“WHAT DO YOU MEAN IT’S NOT READY YET?!”
“Sir, again, I’m so sorry about that. It seems like…”
“I HAVE TO GET BACK TO A MEETING AND NOW I’M LATE!”
He had a right to be perturbed. He’d placed a large order for an office lunch online, but there was a glitch in the system that had us scrambling to get his food ready with short notice.
I got right in there with the staff, to make sure this man’s food got to him as soon as possible. But I wanted to do more than just that. I wanted to go above and beyond to make him feel happy.
“Here sir, I want to extend this to you as a courtesy,” I warmly explained, as I reached into my pocket. “These cards will allow you and a friend to be our guests the next time you’re here, so we can take care of lunch for you.”
“I don’t want that! I’ll never be back here.”
“I’m so sorry to hear that; I really don’t want you leaving our restaurant upset,” I said, as I handed him the last of his bags of rushed-out food.
I wanted to go above and beyond again. I went into the system and comped the food for him.
He took off with few words. I felt disappointed. Dealing with guest issues was something I was always good at. People definitely can get grumpy when they’re hungry! But I worked at having a really warm demeanor in my approach, listening carefully to what was bothering them, and displaying real empathy in my response. In almost every case, this worked to quickly rectify the situation.
While this man was rude, and seemed like he didn’t even want to be made happy, I didn’t like that he was storming out of a business that I was personally responsible for managing. But I took solace in the fact that I treated him with dignity. I heard him out. I was respectful. I took care of his food for that day, and offered to do the same for him the next time he was there… which would be “never”, according to him.
But he was wrong. He was back two weeks later.
As I made my rounds to check on how all of the guests in the restaurant were doing, I caught his eye as I passed his table. I gave him a warm hello. And he did the same.
“Everything is great,” he replied kindly, “Thank you so much for your help.”
I knew he had our last encounter on the mind. And I felt victorious. I felt like I had been able to turn around a bad situation and won over a guest who had promised never to return.

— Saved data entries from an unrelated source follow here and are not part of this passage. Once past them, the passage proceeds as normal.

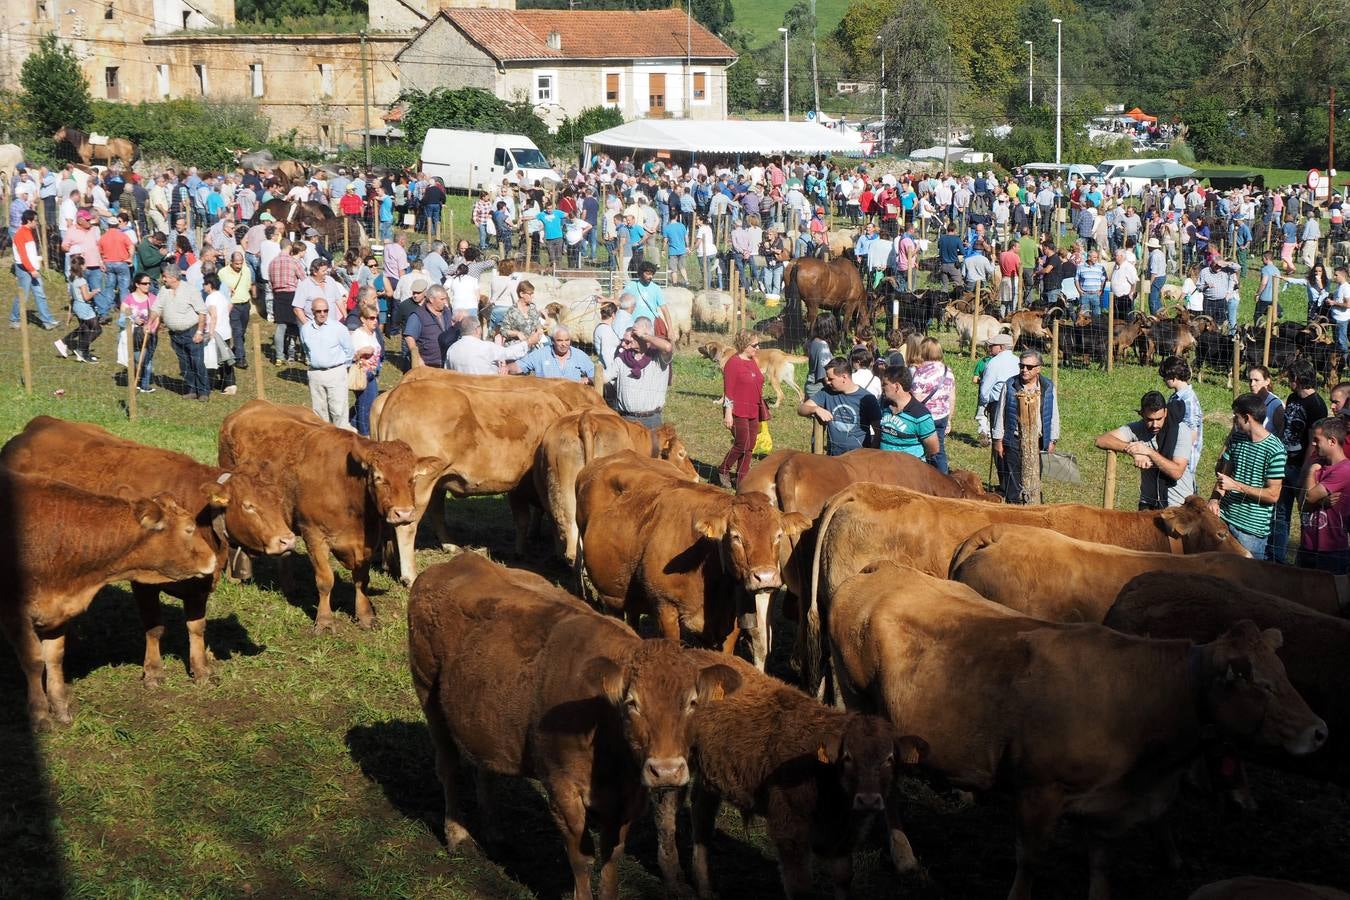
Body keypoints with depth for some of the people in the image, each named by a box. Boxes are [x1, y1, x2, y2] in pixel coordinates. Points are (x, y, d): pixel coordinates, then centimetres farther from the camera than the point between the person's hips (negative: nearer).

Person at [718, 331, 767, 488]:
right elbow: (728, 390, -15)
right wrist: (728, 413, -19)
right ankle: (723, 471, 11)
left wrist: (762, 411, 21)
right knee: (742, 445, -9)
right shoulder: (733, 363, -12)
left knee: (749, 448, 7)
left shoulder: (753, 362, 13)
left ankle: (742, 480, 12)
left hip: (753, 412, 8)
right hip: (738, 413, -8)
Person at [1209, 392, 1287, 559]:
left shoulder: (1275, 450, -16)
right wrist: (1214, 499, -5)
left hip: (1252, 528, -6)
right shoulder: (1236, 439, 7)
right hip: (1224, 518, 6)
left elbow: (1273, 495, -16)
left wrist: (1236, 486, -19)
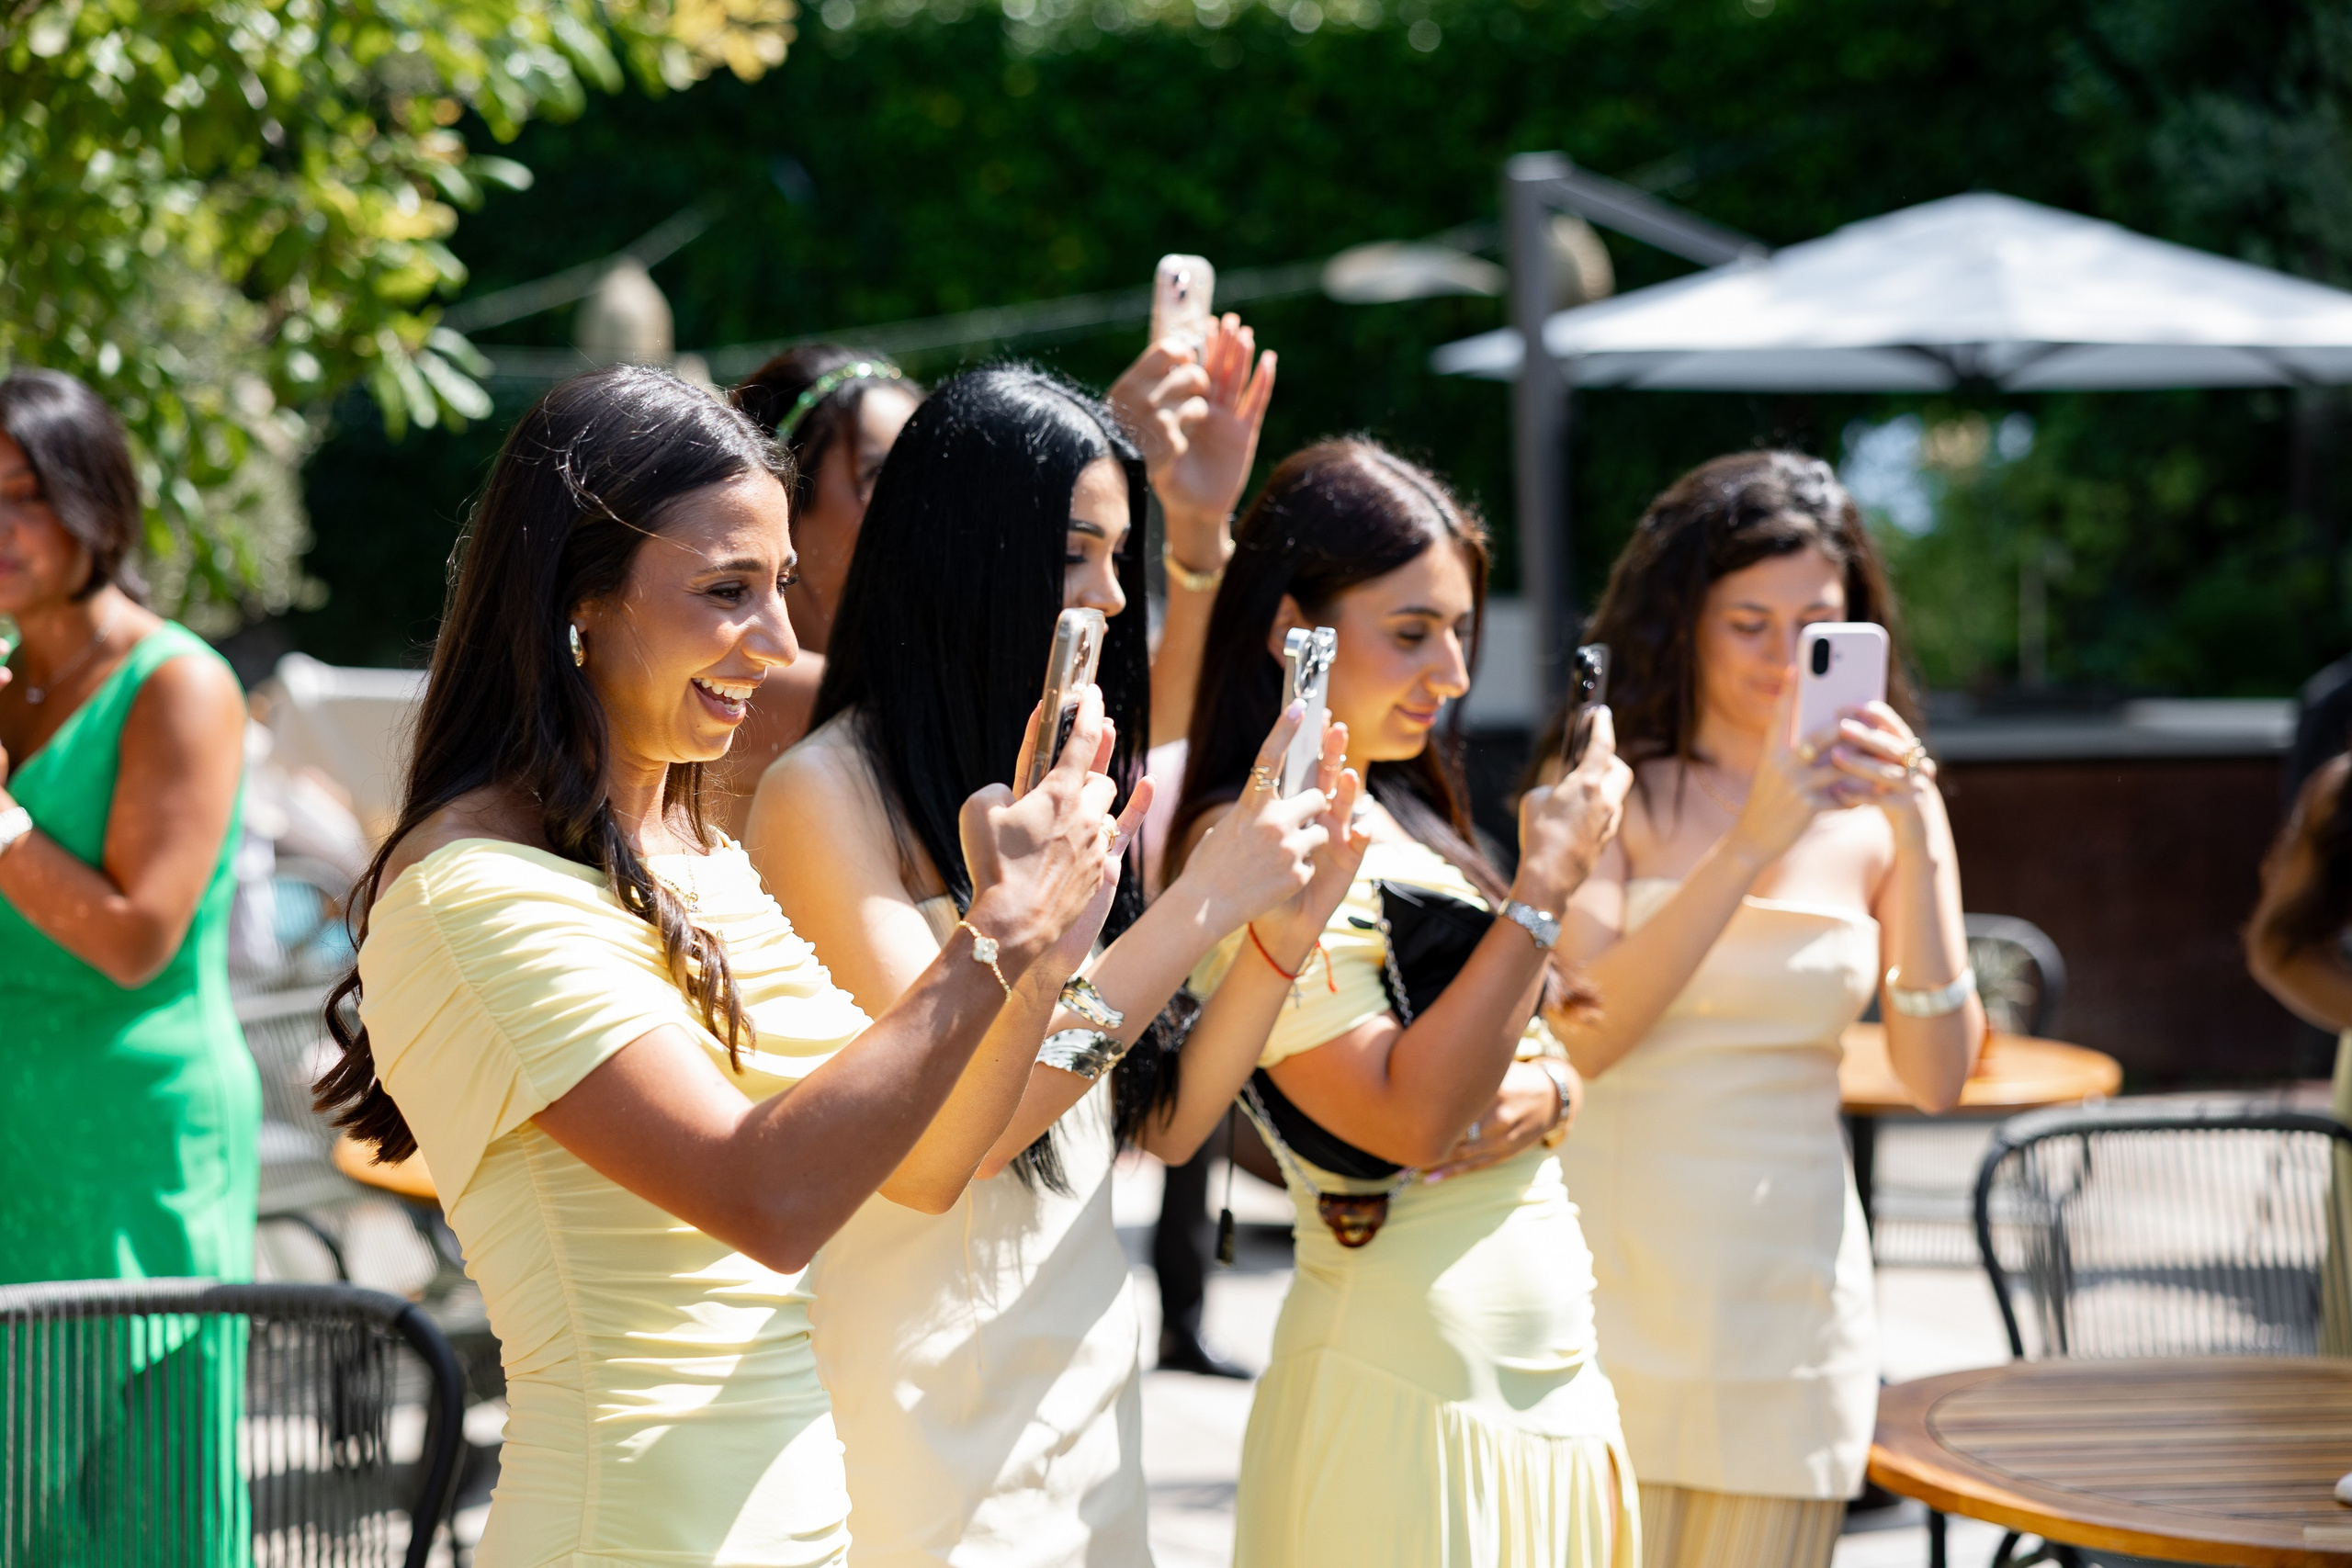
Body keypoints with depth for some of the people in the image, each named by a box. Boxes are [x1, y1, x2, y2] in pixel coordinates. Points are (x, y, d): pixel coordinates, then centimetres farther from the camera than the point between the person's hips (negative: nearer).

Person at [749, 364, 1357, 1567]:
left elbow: (1162, 1121, 10)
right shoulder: (828, 794, -13)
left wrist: (1282, 938, -6)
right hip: (934, 1410, -7)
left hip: (1091, 1381, 7)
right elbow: (933, 1143, -22)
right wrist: (1201, 904, -21)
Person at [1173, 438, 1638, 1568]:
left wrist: (1541, 1093, -6)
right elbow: (1406, 1118, -20)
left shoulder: (1396, 817, 13)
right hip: (1414, 1376, -9)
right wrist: (1546, 887, -18)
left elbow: (1537, 1043, 17)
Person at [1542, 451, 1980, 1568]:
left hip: (1790, 1291, 3)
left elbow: (1936, 1078, -3)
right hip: (1611, 1275, -2)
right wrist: (1749, 846, -21)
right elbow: (1582, 1034, -15)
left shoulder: (1883, 813, 5)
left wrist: (1916, 842, -13)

It really boiled down to the old saying of “the customer is always right.” Of course there are those instances when they are completely off-base, overreacting, impolite, unreasonable… but in the long run, that does not matter. What matters is having someone feeling satisfied with the experience he or she had with your business, wanting to come back again.
And that’s what was important for me in this situation. If I had let this man’s gruff demeanor affect my pride to the point that I ignored his complaints, brushed him off as “some grumpy guy” or let his anger cause mine to bubble up, then this would not have ended successfully. But instead, here he was, back at our restaurant and having a great experience. It made me feel really good.
I really liked Brian Honigman’s quote on his blog entry at Kissmetrics, “10 Ways to Make Customers Fall in Love with Your Business”, where he stated:
Keeping your patience is key to giving your customer the time to air out their issue. And, in turn, it creates the opportunity for you to help resolve the issue and make them comfortable. The more comfortable the customer is the more likely they’ll share valuable feedback that can help prevent similar issues from occurring again in the future.
Yes, being patient is always so key to dealing with upset people and turning their experience around. Once they sense that this is a two way street, they’re all the more likely to warm up to you and be back to your establishment again.
I really do feel passionate about making people happy. Often, it can be an occasion to swallow any inkling of pride and decide to instead overflow with respect, kindness and empathy.
A customer leaves feeling that his negative experience has been turned around, and you were the one who was able to do it.